O presidente Jair Bolsonaro cancelou a ida ao Fórum Econômico Mundial de Davos. Segundo o porta-voz da República, Otávio Rêgo Barros, entre as razões para o cancelamento estão aspectos econômicos, políticos e de segurança. O encontro de chefes de Estado ocorrerá entre os dias 21 e 24 deste mês. O porta-voz disse que não há ligação exclusiva com a crise entre o Irã e os EUA.

Ainda segundo Rêgo Barros, outro membro do governo vai representar o país. O mais cotado é o ministro da Economia, Paulo Guedes. Bolsonaro admitiu, na segunda-feira, que existia a possibilidade de não participar do encontro anual na Suíça. De acordo com ele, "o mundo tem seus problemas de segurança". O chefe do Executivo se referiu indiretamente à crise entre o Irã e os EUA.

Ontem, Bolsonaro fez mais um gesto de apoio ao presidente norte-americano, Donald Trump. Ele participou de uma transmissão ao vivo nas redes sociais na qual aparecia assistindo ao discurso do mandatário dos EUA na televisão.

Ao fim do vídeo, Bolsonaro afirmou que "muitos acham que o Brasil deve se omitir aos acontecimentos" e fez diversas referências ao ex-presidente Luiz Inácio Lula da Silva.

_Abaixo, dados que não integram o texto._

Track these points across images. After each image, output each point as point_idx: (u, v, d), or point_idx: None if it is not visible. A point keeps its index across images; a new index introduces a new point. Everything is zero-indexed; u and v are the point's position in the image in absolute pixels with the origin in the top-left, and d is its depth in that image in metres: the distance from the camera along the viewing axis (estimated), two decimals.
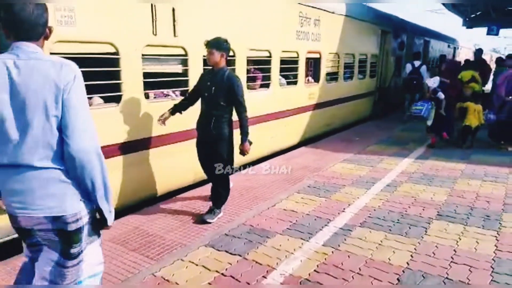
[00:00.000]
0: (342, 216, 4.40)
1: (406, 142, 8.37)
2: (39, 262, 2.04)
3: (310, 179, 5.74)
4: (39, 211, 1.90)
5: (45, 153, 1.87)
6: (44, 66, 1.85)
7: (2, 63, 1.83)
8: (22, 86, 1.81)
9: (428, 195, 5.06)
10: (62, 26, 3.67)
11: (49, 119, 1.84)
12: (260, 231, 4.02)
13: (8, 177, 1.89)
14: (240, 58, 6.03)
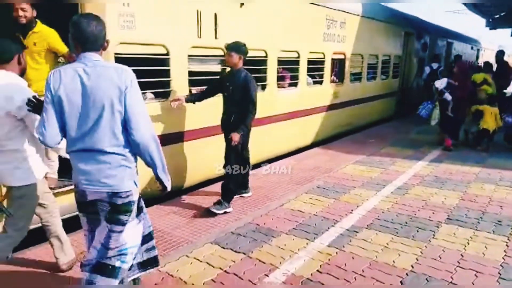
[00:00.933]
0: (349, 217, 4.39)
1: (421, 144, 8.25)
2: (98, 231, 2.46)
3: (320, 180, 5.73)
4: (103, 187, 2.35)
5: (111, 141, 2.31)
6: (108, 71, 2.29)
7: (74, 71, 2.28)
8: (92, 88, 2.25)
9: (440, 199, 5.00)
10: (124, 30, 4.15)
11: (114, 114, 2.28)
12: (266, 230, 4.05)
13: (81, 160, 2.35)
14: (272, 58, 6.47)
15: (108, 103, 2.25)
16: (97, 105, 2.26)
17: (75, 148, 2.35)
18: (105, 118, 2.27)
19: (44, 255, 3.46)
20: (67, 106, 2.28)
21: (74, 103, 2.28)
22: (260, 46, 6.25)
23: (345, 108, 9.26)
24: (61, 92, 2.27)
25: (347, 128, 9.65)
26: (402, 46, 11.94)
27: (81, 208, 2.48)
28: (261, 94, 6.07)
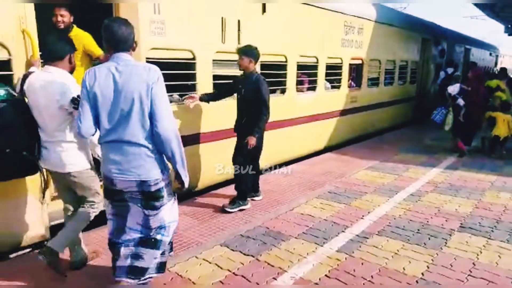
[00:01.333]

Lula criticou a atuação do governo na crise entre Irã e EUA. Em entrevista ao site Diário do Centro do Mundo, o petista defendeu que "o momento não é adequado para o Brasil se meter em uma briga externa" e chamou Bolsonaro de "lambe botas do Trump".

"Muitos acham que o Brasil deve se omitir no tocante aos acontecimentos... Só quero dizer uma coisa: o senhor Luiz Inácio Lula da Silva, enquanto presidente da República, esteve no Irã e lá defendeu que aquele regime pudesse enriquecer urânio acima de 20%, que seria para fins pacíficos", criticou.

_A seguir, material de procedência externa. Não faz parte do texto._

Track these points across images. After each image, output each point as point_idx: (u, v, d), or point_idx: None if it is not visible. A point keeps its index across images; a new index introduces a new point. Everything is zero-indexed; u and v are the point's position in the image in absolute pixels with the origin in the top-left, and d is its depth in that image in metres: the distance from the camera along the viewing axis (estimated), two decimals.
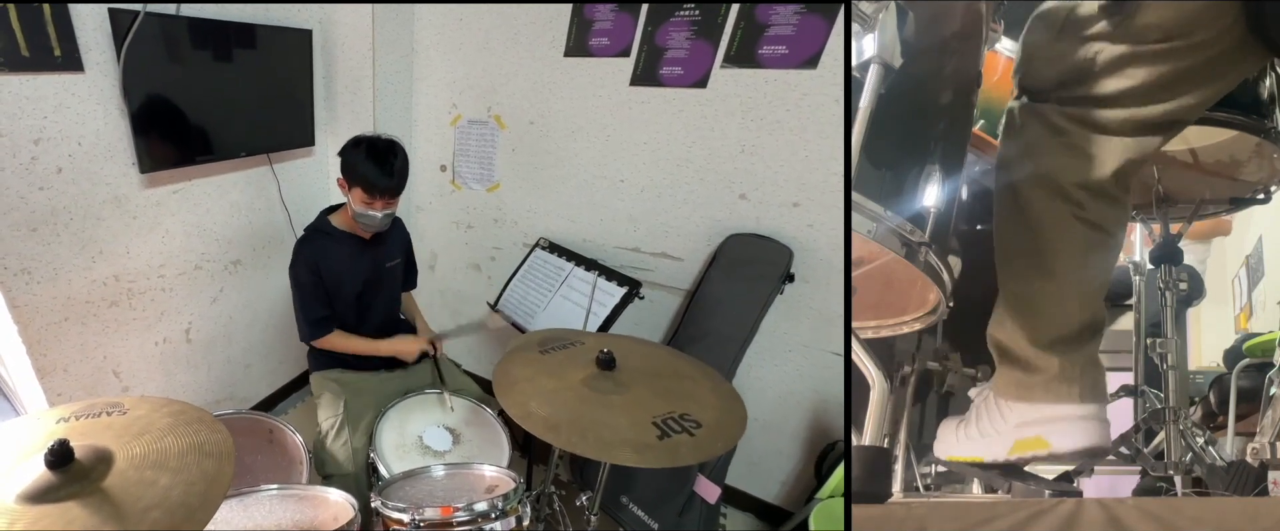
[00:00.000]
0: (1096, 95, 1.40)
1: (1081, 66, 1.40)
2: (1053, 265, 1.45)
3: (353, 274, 2.38)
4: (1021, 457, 1.48)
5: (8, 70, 1.98)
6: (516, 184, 3.25)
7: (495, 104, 3.17)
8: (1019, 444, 1.48)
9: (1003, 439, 1.50)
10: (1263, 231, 3.87)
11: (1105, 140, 1.41)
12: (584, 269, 2.80)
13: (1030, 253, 1.47)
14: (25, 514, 1.18)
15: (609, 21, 2.76)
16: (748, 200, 2.65)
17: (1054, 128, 1.44)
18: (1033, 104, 1.49)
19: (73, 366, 2.47)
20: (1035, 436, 1.47)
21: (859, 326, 1.71)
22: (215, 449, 1.34)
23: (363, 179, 2.19)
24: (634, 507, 2.62)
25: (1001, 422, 1.51)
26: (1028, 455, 1.48)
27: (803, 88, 2.43)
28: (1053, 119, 1.44)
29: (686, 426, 1.66)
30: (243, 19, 2.64)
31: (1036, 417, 1.47)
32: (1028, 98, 1.50)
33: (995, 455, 1.51)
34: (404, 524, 1.68)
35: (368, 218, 2.25)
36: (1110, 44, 1.37)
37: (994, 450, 1.51)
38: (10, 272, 2.18)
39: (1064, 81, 1.43)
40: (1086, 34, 1.39)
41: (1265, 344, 2.61)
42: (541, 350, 1.99)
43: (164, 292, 2.72)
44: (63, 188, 2.25)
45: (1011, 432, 1.49)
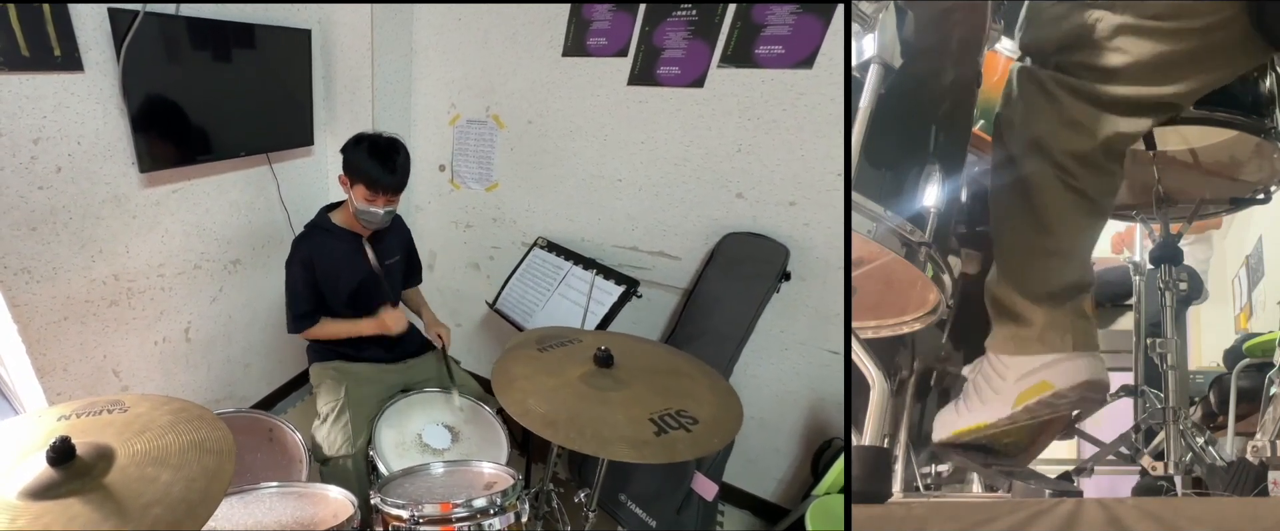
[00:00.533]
0: (1094, 66, 1.43)
1: (1081, 32, 1.43)
2: (1044, 224, 1.49)
3: (350, 271, 2.38)
4: (1027, 406, 1.51)
5: (7, 70, 1.98)
6: (515, 183, 3.25)
7: (494, 104, 3.18)
8: (1022, 394, 1.52)
9: (1005, 396, 1.54)
10: (1263, 231, 3.87)
11: (1096, 113, 1.45)
12: (582, 268, 2.81)
13: (1024, 212, 1.51)
14: (27, 510, 1.18)
15: (607, 21, 2.76)
16: (744, 199, 2.66)
17: (1048, 94, 1.47)
18: (1032, 67, 1.53)
19: (72, 365, 2.46)
20: (1037, 382, 1.51)
21: (859, 326, 1.71)
22: (216, 446, 1.34)
23: (365, 176, 2.19)
24: (632, 505, 2.63)
25: (1001, 381, 1.55)
26: (1033, 402, 1.51)
27: (799, 87, 2.43)
28: (1048, 86, 1.48)
29: (683, 422, 1.67)
30: (242, 19, 2.64)
31: (1035, 365, 1.52)
32: (1029, 59, 1.55)
33: (1000, 414, 1.54)
34: (403, 520, 1.68)
35: (369, 214, 2.25)
36: (1111, 13, 1.40)
37: (999, 409, 1.55)
38: (10, 271, 2.18)
39: (1064, 46, 1.46)
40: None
41: (1265, 344, 2.62)
42: (540, 348, 2.00)
43: (163, 292, 2.72)
44: (62, 187, 2.25)
45: (1013, 387, 1.53)
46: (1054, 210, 1.49)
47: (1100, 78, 1.43)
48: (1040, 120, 1.48)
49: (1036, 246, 1.51)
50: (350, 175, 2.23)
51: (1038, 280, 1.51)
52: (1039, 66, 1.52)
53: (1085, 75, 1.44)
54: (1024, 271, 1.53)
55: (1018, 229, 1.53)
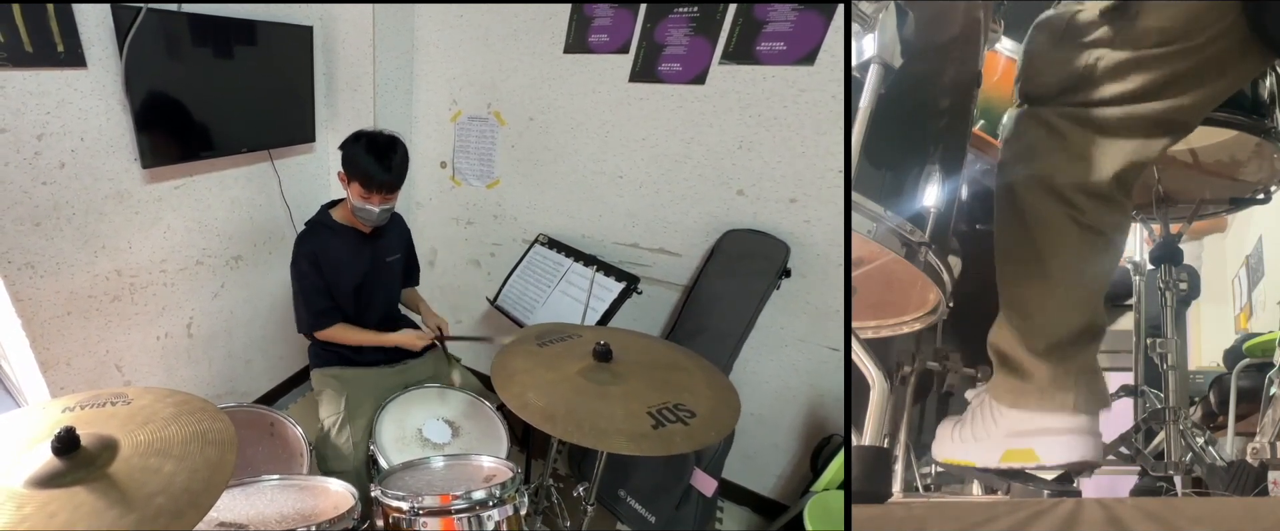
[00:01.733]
0: (1098, 98, 1.39)
1: (1082, 73, 1.39)
2: (1048, 268, 1.43)
3: (352, 267, 2.39)
4: (1011, 467, 1.47)
5: (11, 66, 1.99)
6: (516, 180, 3.25)
7: (495, 100, 3.18)
8: (1009, 453, 1.46)
9: (994, 445, 1.49)
10: (1263, 231, 3.87)
11: (1106, 143, 1.40)
12: (583, 264, 2.81)
13: (1027, 256, 1.45)
14: (34, 498, 1.19)
15: (608, 18, 2.76)
16: (745, 196, 2.66)
17: (1053, 130, 1.43)
18: (1033, 108, 1.48)
19: (75, 360, 2.47)
20: (1025, 448, 1.45)
21: (859, 326, 1.71)
22: (218, 437, 1.35)
23: (361, 173, 2.19)
24: (631, 501, 2.64)
25: (994, 428, 1.49)
26: (1016, 465, 1.46)
27: (800, 84, 2.43)
28: (1053, 122, 1.43)
29: (681, 416, 1.68)
30: (243, 16, 2.64)
31: (1028, 427, 1.45)
32: (1029, 105, 1.50)
33: (986, 461, 1.49)
34: (403, 511, 1.69)
35: (365, 212, 2.26)
36: (1111, 50, 1.37)
37: (985, 456, 1.50)
38: (14, 267, 2.19)
39: (1065, 88, 1.42)
40: (1087, 40, 1.39)
41: (1265, 344, 2.62)
42: (540, 343, 2.00)
43: (166, 287, 2.73)
44: (66, 182, 2.25)
45: (1002, 440, 1.48)
46: (1064, 253, 1.42)
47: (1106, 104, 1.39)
48: (1047, 158, 1.43)
49: (1042, 294, 1.44)
50: (348, 171, 2.23)
51: (1042, 333, 1.44)
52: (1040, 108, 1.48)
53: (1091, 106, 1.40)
54: (1028, 323, 1.45)
55: (1022, 278, 1.47)
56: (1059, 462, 1.44)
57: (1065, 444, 1.43)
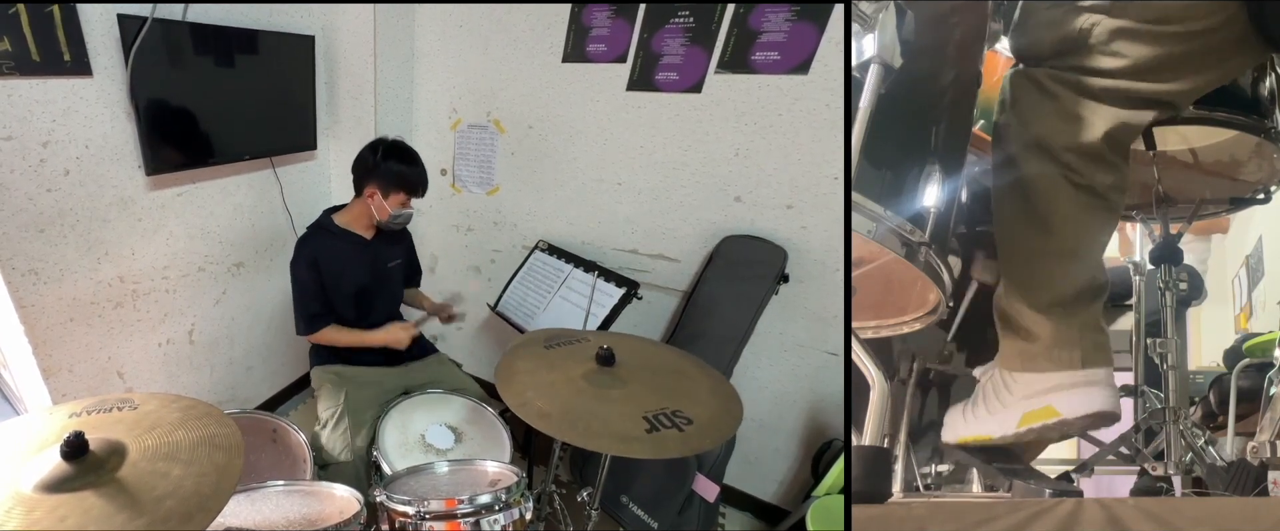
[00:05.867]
0: (1090, 68, 1.41)
1: (1077, 36, 1.41)
2: (1048, 225, 1.46)
3: (353, 272, 2.40)
4: (1032, 428, 1.48)
5: (18, 74, 2.00)
6: (516, 187, 3.27)
7: (495, 108, 3.20)
8: (1027, 415, 1.48)
9: (1011, 412, 1.50)
10: (1263, 231, 3.88)
11: (1096, 105, 1.42)
12: (583, 270, 2.82)
13: (1027, 216, 1.48)
14: (43, 502, 1.20)
15: (606, 28, 2.78)
16: (742, 202, 2.67)
17: (1046, 91, 1.45)
18: (1027, 70, 1.50)
19: (78, 367, 2.48)
20: (1043, 406, 1.47)
21: (859, 326, 1.71)
22: (225, 442, 1.36)
23: (402, 180, 2.28)
24: (633, 506, 2.64)
25: (1008, 396, 1.51)
26: (1037, 425, 1.47)
27: (795, 92, 2.46)
28: (1044, 83, 1.46)
29: (677, 422, 1.69)
30: (246, 25, 2.66)
31: (1042, 387, 1.47)
32: (1023, 64, 1.52)
33: (1005, 430, 1.51)
34: (409, 516, 1.70)
35: (403, 216, 2.34)
36: (1108, 16, 1.38)
37: (1003, 426, 1.51)
38: (18, 273, 2.20)
39: (1059, 50, 1.45)
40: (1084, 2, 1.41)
41: (1265, 344, 2.62)
42: (546, 346, 2.02)
43: (168, 294, 2.74)
44: (70, 189, 2.26)
45: (1019, 404, 1.49)
46: (1060, 211, 1.44)
47: (1099, 75, 1.41)
48: (1040, 119, 1.45)
49: (1042, 250, 1.47)
50: (383, 184, 2.27)
51: (1044, 287, 1.46)
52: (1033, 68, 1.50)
53: (1083, 73, 1.42)
54: (1030, 279, 1.48)
55: (1022, 235, 1.49)
56: (1079, 414, 1.45)
57: (1083, 395, 1.45)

Bolsonaro também afirmou que "a nossa Constituição diz no artigo 4: 'A República Federativa do Brasil rege-se nas suas relações internacionais pelos seguintes princípios da defesa da paz e no repúdio ao terrorismo'", concluiu.

De acordo com o porta-voz, Bolsonaro "entendeu o discurso de Trump como sendo um pronunciamento sereno e, ao mesmo tempo, firme, evitando ampliar a crise".

Também ontem, a Petrobras anunciou que suspendeu o trânsito de navios no Estreito de Ormuz, no Oriente Médio. A estatal informou que a decisão não provocará impacto ao abastecimento de combustíveis no Brasil.